Allerdings wurde für Patientinnen mit rheumatoider Arthritis gezeigt, dass die Prognose eines Mammakarzinoms deutlich schlechter ist und mit erhöhter Mortalität einhergeht [3]. Daraus ergibt sich, dass eine effektive Screeningstrategie für diese Patientinnen besonders wichtig ist.
Das Immunsystem spielt bei der Tumorkontrolle eine bedeutende Rolle
Für die meisten gynäkologischen Tumoren existieren Hinweise, dass das Immunsystem bei der Tumorkontrolle eine bedeutende Rolle spielt. Welchen Einfluss immunsuppressive Medikamente oder Biologika-DMARDs („disease modifying antirheumatic drugs“) in diesem Prozess haben, ist schwer zu analysieren und nicht abschließend geklärt.

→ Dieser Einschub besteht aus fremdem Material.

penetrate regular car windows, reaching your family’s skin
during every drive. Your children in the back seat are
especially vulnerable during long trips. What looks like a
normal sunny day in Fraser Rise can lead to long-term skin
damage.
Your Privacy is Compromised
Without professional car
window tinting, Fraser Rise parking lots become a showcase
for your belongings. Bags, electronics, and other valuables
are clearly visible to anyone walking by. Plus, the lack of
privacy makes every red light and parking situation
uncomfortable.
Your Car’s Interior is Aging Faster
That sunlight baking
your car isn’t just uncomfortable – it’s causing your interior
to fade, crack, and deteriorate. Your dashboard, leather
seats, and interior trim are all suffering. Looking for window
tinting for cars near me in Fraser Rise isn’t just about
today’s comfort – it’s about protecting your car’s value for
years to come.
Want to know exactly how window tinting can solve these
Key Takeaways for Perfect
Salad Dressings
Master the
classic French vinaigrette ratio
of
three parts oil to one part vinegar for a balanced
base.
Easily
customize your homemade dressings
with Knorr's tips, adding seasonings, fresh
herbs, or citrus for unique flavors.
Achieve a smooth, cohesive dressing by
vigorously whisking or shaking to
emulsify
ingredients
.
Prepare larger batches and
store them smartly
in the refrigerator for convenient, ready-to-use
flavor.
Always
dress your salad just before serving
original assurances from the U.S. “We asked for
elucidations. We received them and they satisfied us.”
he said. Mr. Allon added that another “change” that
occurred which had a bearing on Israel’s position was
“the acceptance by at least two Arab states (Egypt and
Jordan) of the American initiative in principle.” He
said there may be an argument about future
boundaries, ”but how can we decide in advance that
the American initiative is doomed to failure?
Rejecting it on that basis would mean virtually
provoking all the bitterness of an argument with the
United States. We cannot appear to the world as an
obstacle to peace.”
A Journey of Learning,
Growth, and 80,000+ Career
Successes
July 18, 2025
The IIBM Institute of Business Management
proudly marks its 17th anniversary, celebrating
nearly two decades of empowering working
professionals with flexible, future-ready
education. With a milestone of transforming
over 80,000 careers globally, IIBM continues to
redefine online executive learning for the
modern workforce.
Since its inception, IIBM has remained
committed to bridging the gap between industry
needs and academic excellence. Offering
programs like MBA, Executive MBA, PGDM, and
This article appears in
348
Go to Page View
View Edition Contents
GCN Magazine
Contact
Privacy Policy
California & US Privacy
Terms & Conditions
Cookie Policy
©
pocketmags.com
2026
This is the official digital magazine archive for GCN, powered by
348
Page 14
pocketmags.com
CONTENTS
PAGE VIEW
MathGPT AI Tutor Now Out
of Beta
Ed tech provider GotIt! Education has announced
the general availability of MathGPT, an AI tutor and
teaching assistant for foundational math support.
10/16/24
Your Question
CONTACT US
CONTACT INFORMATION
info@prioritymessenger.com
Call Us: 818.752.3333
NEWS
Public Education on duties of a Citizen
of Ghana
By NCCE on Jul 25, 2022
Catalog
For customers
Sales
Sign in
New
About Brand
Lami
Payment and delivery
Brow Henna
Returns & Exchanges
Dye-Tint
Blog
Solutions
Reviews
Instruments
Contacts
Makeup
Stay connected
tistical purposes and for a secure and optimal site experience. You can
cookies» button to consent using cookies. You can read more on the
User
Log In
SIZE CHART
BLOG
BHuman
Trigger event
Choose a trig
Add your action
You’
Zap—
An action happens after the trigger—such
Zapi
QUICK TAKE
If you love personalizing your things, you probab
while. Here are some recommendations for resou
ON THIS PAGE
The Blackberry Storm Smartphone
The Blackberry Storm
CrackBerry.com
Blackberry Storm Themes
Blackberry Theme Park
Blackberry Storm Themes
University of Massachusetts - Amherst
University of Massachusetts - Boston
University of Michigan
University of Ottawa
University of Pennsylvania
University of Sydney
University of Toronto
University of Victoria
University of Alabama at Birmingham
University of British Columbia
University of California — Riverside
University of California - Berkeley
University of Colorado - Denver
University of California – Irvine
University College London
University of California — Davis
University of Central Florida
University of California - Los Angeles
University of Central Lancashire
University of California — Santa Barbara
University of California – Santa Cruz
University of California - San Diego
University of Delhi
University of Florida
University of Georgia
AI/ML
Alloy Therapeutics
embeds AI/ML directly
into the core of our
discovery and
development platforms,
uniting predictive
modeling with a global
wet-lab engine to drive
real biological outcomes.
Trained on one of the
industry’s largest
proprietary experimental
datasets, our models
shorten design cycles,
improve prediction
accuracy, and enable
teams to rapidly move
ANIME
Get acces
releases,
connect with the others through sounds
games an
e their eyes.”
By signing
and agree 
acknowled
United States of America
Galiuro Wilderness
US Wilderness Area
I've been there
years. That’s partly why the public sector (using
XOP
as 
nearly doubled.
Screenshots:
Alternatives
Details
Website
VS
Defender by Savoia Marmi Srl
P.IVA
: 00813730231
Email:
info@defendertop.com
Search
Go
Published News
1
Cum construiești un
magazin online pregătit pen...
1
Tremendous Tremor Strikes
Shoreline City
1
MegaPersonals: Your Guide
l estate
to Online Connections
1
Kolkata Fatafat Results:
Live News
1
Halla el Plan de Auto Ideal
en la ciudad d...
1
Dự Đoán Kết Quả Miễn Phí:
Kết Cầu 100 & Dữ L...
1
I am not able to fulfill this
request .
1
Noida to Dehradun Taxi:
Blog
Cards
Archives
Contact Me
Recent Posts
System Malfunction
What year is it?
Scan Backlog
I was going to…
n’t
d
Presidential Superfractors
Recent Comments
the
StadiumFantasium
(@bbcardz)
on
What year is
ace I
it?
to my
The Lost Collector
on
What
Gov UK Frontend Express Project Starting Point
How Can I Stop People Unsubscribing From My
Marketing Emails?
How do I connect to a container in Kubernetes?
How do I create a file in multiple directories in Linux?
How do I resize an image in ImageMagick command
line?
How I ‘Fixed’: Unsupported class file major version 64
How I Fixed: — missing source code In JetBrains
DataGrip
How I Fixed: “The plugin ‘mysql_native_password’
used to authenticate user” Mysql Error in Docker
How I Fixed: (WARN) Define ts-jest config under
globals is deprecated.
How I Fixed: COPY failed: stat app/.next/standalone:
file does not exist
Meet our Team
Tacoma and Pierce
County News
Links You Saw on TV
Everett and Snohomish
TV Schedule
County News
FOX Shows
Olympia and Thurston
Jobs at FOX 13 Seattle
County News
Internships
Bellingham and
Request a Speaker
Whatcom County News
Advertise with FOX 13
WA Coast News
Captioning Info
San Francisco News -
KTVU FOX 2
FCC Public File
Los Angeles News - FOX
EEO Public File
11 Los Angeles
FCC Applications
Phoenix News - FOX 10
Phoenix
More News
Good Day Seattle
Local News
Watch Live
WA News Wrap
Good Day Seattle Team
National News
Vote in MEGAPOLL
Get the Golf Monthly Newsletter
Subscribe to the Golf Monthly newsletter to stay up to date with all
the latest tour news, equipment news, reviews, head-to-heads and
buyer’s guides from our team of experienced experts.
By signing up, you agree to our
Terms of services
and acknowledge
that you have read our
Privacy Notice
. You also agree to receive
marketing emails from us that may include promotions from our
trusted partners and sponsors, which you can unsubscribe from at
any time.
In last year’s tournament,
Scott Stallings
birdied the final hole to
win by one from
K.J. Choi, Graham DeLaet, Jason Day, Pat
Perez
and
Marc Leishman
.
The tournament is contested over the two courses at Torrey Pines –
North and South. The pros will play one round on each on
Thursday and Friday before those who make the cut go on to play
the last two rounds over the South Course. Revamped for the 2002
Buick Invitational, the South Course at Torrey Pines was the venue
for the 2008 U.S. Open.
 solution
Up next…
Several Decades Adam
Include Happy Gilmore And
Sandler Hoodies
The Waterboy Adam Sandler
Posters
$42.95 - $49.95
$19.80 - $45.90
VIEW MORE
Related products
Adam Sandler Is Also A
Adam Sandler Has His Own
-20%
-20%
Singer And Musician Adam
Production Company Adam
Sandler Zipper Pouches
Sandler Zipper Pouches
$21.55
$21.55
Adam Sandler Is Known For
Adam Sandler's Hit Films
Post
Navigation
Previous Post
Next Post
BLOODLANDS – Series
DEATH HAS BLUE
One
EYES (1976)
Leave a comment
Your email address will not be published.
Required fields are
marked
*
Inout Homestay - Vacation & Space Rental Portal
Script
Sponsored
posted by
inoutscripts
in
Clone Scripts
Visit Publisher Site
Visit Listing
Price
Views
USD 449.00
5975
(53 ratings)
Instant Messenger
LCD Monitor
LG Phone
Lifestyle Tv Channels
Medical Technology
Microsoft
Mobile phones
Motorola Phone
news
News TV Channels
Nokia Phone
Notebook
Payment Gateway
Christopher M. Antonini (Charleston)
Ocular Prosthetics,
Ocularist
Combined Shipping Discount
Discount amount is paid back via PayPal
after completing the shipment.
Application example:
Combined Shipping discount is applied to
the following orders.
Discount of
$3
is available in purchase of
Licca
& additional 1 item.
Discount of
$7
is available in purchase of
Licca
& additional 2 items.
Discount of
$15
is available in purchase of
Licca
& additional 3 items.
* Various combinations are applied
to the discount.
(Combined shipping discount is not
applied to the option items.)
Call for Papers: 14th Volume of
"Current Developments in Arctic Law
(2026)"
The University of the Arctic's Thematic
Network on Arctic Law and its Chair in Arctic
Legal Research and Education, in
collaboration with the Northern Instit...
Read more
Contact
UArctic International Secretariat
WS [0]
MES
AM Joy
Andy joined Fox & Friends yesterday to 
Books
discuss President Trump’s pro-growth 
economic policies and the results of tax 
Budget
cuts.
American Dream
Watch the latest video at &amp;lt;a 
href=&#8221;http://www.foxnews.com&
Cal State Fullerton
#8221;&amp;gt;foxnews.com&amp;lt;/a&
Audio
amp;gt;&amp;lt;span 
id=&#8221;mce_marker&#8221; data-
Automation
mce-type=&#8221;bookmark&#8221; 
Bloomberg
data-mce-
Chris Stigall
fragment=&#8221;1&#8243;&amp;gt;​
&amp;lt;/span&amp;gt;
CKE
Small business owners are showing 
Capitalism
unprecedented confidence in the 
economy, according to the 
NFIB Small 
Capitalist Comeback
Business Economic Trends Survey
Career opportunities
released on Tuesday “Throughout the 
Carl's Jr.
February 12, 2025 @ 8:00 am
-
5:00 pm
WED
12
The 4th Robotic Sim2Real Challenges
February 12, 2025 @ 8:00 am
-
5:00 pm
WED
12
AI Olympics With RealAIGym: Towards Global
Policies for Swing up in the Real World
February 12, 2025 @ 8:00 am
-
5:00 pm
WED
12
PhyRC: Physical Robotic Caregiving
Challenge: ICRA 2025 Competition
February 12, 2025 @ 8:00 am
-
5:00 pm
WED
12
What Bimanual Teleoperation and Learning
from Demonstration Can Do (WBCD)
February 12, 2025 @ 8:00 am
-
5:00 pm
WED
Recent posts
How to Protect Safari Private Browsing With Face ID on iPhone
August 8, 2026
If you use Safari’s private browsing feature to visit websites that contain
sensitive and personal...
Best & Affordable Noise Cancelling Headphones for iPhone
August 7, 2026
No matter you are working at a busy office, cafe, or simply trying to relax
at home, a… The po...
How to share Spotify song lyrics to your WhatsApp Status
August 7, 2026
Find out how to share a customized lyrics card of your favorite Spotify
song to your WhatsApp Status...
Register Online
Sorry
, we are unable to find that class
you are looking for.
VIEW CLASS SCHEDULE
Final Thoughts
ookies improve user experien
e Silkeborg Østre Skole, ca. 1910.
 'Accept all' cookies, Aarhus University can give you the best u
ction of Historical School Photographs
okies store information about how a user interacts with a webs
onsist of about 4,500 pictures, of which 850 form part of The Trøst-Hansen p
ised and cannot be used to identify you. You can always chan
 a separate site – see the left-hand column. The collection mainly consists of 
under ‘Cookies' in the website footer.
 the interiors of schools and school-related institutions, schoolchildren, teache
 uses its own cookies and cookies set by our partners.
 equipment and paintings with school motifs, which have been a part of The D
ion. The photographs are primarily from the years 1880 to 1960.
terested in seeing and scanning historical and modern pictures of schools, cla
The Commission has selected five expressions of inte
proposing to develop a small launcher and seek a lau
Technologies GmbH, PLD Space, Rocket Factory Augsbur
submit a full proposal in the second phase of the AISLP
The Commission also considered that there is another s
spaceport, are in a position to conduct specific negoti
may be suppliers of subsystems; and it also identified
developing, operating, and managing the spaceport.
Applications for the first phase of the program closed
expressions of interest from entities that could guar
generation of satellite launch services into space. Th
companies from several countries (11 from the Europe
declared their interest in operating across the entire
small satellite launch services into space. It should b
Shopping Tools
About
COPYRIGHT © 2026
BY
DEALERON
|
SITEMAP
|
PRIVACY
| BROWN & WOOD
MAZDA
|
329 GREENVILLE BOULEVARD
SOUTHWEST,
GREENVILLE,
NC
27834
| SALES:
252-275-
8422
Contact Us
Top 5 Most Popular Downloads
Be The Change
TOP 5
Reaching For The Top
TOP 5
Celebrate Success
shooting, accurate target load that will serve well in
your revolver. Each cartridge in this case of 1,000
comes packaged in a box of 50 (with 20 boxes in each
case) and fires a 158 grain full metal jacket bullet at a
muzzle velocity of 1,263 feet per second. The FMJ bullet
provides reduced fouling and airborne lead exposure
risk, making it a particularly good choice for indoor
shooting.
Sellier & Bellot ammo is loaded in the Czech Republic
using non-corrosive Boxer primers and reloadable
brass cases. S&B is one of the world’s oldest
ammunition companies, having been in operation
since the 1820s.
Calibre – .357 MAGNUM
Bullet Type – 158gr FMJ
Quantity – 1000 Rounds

Aufgrund ihrer Häufigkeit werden in diesem Artikel das Mammakarzinom, das Zervixkarzinom und das Ovarialkarzinom behandelt. Das Endometriumkarzinom sowie das Vulva- und das Vaginalkarzinom finden keine Erwähnung.
Hintergrund
Mammakarzinom
In den letzten Jahren hat sich herauskristallisiert, dass auch beim Mammakarzinom – dem häufigsten Malignom der Frau – eine Immunabhängigkeit nachzuweisen ist, die für neue therapeutische Optionen genutzt werden kann. So gibt es beim metastasierten triple-negativen Mammakarzinom erste vielversprechende Ergebnisse zur Therapie der Erkrankung mit Immuncheckpoint-Inhibitoren wie Pembrolizumab (PD1-Blockade) [4].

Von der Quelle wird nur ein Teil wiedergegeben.